Why Your Calorie Needs Change With Age
Calories are as essential to living as the oxygen you breathe. They supply your body with the energy it needs to maintain all of the processes that keep you alive, also known as your metabolism. Several factors determine how many calories your body needs to function properly. As you age, your calorie needs can change based on various factors, including your height, weight, body type, activity level, and daily habits.
Consider your calorie needs like a rough draft blueprint for building a new house.
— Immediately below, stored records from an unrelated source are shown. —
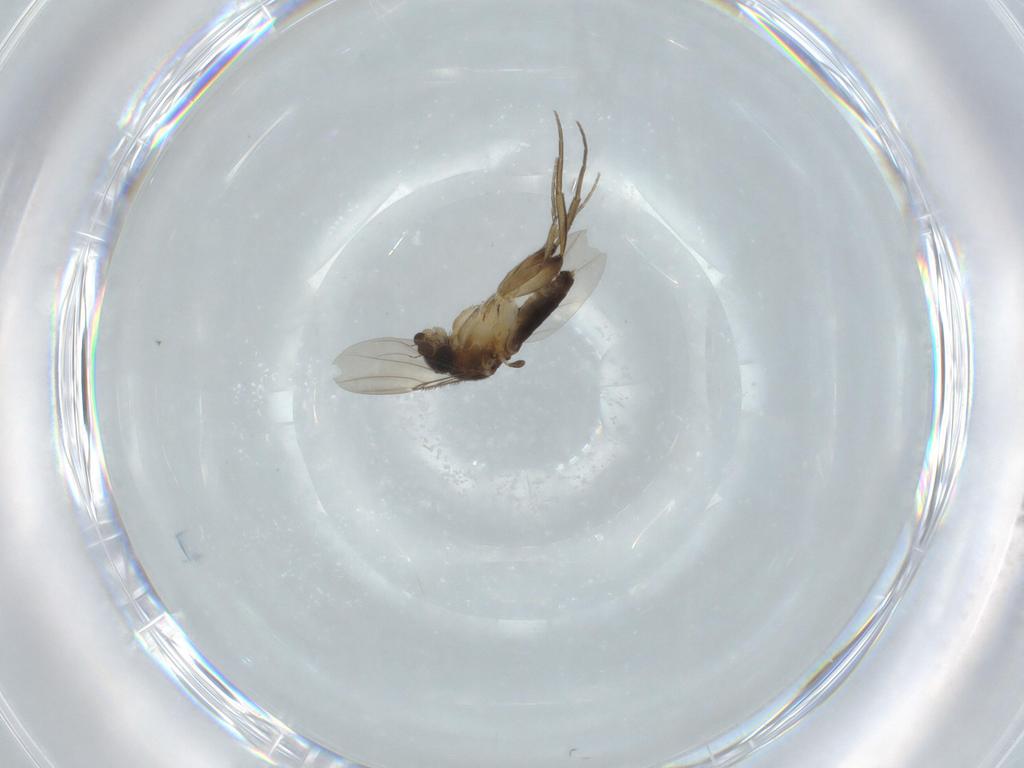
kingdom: Animalia
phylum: Arthropoda
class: Insecta
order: Diptera
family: Phoridae
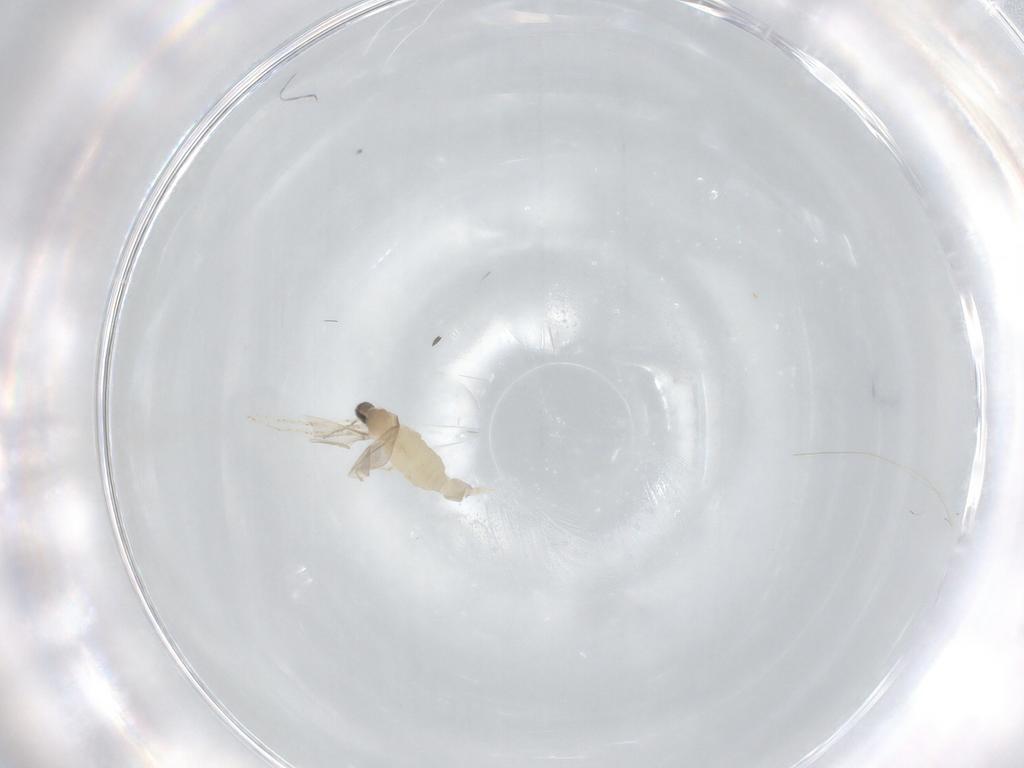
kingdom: Animalia
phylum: Arthropoda
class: Insecta
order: Diptera
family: Cecidomyiidae
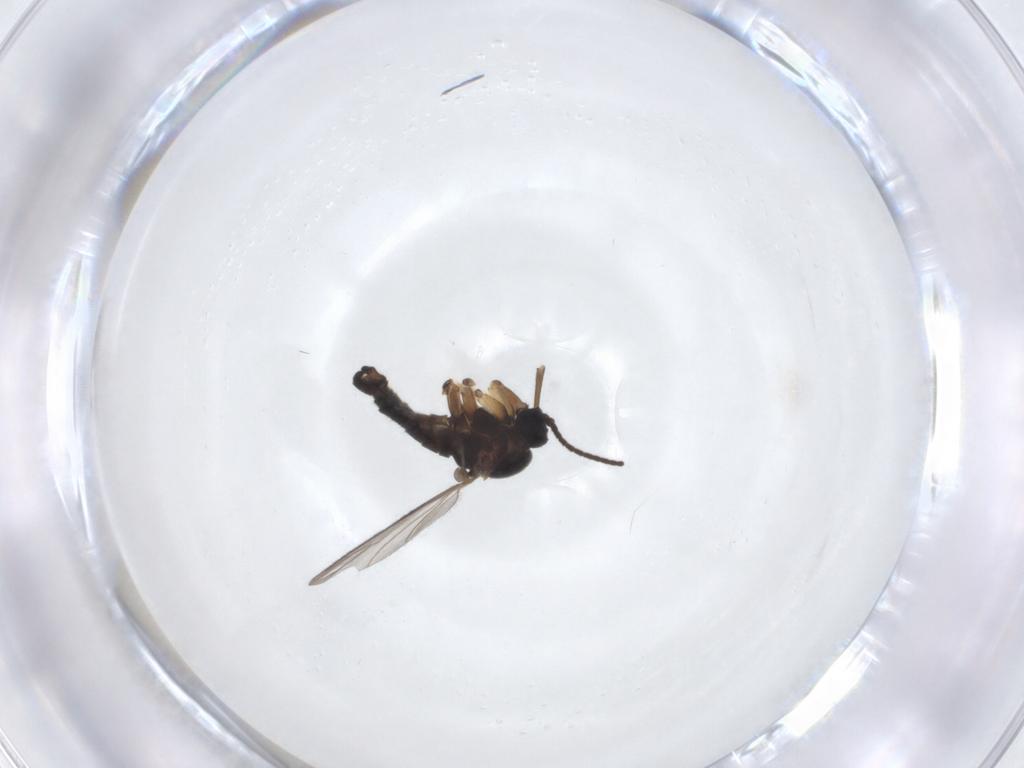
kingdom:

It provides a basic layout of what you’ll need, but you can adjust and personalize things like furnishings and decor to match your preferences.
Similarly, knowing your calorie needs gives you a solid starting point for your nutrition. Once you have a general idea of how many calories you need, you can adjust your diet to align with your specific health goals, such as tweaking the calories to help with weight loss or adjusting the types of foods you eat to help you manage blood sugar levels.
Infants and children need a lot of calories because their bodies grow quickly. Their calorie needs increase steadily as they grow to support their fast metabolism. Once you reach adulthood, your metabolism generally slows down, so your calorie needs tend to decrease. To support a faster metabolism, it’s helpful to follow a nutritious, protein-rich eating plan and engage in regular physical activity to maintain and, ideally, build muscle mass as you age.
What Are Calories and Their Importance?
A calorie is a unit of energy that fuels your body’s daily functions. When you eat, your body converts the food into energy that is either used right away or stored for later. On the one hand, if you consume more calories than you burn, the extra energy is stored as fat, eventually leading to weight gain. On the other hand, if you eat too few calories over a long period, your metabolism might slow down to conserve energy, making it harder to lose weight.
What Affects Your Calorie Needs at Any Age?
As you go through different life stages, your overall calorie needs tend to decrease. During childhood, when your body grows quickly, you need a lot of calories to support that growth. However, as you age and growth slows down, your calorie needs decrease. In young adulthood and beyond, the amount of calories you need is less about growth and more about your lifestyle, particularly your activity level.
Activity level is a major factor in determining your daily calorie needs. For example, if you compare two women of the same height and weight, one training for a half marathon and the other leading a mostly sedentary lifestyle, the athlete will need significantly more calories. This is because exercise burns more calories than resting, and the body also needs extra calories for recovery after exercise. These additional calories help replenish energy stores in the liver and muscles and support muscle repair and growth.
How Your Calorie Needs Change With Age:
As you enter adulthood and especially as you get older, your calorie needs generally decrease with each passing decade. This is partly because you might lose muscle and gain fat as you age. Since muscle burns more calories than fat, this shift in body composition can lower the number of calories you burn each day.
Additionally, activity often decreases with age due to factors like injuries or other physical limitations, which further reduces calorie expenditure. As you burn fewer calories, your body needs fewer calories to maintain its metabolism.
Tips for Tweaking Your Diet as You Age:
Healthy eating evolves with each stage of life. In youth, the focus is on growth, while in adulthood and beyond, it shifts toward preventing chronic diseases.
As you age, paying attention to calorie needs becomes less critical. Instead, the emphasis should be on eating various nutrient-dense foods that support bone and organ health.
For some, appetite decreases with age, which can lead to fewer calories being consumed each day and make it challenging to get enough essential vitamins, minerals, protein, and fiber. In your later years, it’s even more important to include protein in each meal and incorporate fruits and vegetables as much as possible to maintain overall health.